[Text passage — start]

Certain favorites, like Crazy Alfredo (chicken, sausage and red peppers in Alfredo sauce) and Pesce Pistachio (ground pistachios baked over the fish of the day), are still on the menu. But in keeping with today’s trends, what was once the appetizer section is called now called piattini, or “small plates,” and the pasta courses can be ordered in half-sizes as piattini or as entrees.

On my recent visit we did just that, ordering a half portion of Pasta Palmeritana, a spicy shrimp special, stuffed mussels in tomato sauce, and a Caesar salad. The Palmeritana was a version of the familiar Sicilian greens dish - spinach, pine nuts and raisins - over angel-hair pasta. I wanted more spinach in mine, but the greens I tasted were good. In the shrimp special, three large shrimp nestled in tomato-caper sauce that was hot enough to be spicy but not so hot that it obscured anything else. The stuffed mussels weren’t broiled or baked in the usual fashion, but cooked in tomato sauce, which made the breading a little too mushy for my taste. My friend Kitty, who is a Caesar salad aficionado, liked the Carmelina’s version, which added crisped prosciutto in place of the anchovies.

The dining room was crowded, even for a Thursday night. On a subsequent Wednesday-night visit, the room was equally crowded. Everyone seemed to be having a good time and a large percentage appeared to have dined at the restaurant in its former incarnation, judging by how many stopped to chat with Amaya as they left.

[Text passage — finish]

Write the next part of the restaurant review, picking up after its last sentence. The listing has no connection to the restaurant review.

[Provided information — start]

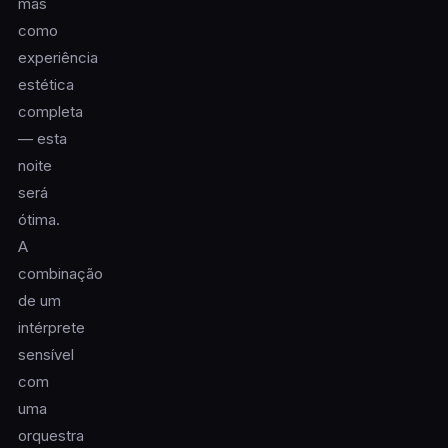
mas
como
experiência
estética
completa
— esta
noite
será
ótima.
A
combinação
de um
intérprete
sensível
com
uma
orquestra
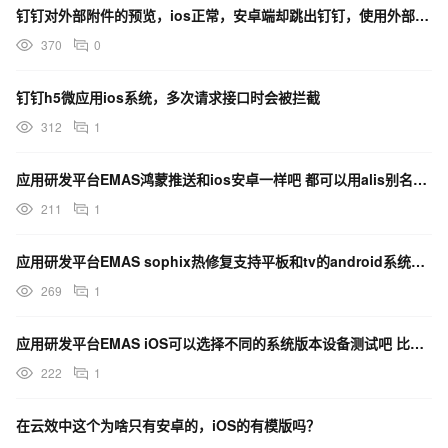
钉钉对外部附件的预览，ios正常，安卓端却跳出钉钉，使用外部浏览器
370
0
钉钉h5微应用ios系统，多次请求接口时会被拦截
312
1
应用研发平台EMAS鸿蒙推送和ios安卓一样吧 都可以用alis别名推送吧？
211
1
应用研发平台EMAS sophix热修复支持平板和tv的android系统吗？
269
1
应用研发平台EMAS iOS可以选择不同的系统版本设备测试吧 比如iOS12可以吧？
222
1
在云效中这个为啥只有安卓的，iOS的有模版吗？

[Provided information — finish]

Task output =
On another visit we ate at the bar, where I could watch the chefs at work. For me, dinner theater has nothing on watching two line cooks effortlessly handle hot saute pans.

Osso buco ($29) was tender and falling off the bone. Veal saltimbocca ($27) was unusual in that it was a large chop, split and filled with spinach, prosciutto and cheese. My friend Tom ordered the Pesce al Forno, $25, which came with a choice of four fishes - Chilean sea bass, wild salmon, escolar and swordfish. He picked escolar, which we’d never encountered before. Our server called it a cross between striped bass and swordfish, but a softer-fleshed striper might have been closer to the mark. It came with a good hit of garlic in the sauce, one of the few dishes that did.

Carmelina’s has a large wine list, ranging from $20 to $40 for the most part, and leaning, as you would expect, toward Italian wines, with some California and Australian bottles as well. We ordered by the glass, choosing a Pinot Noir, a Chianti, a Guenoc Petite Syrah (our favorite, we decided after passing the glasses around) and a Sicilian wine that was different from others I have tried. Rather than being dense and earthy, this one had an almost sherry-like taste. Wines by the glass hover around $10.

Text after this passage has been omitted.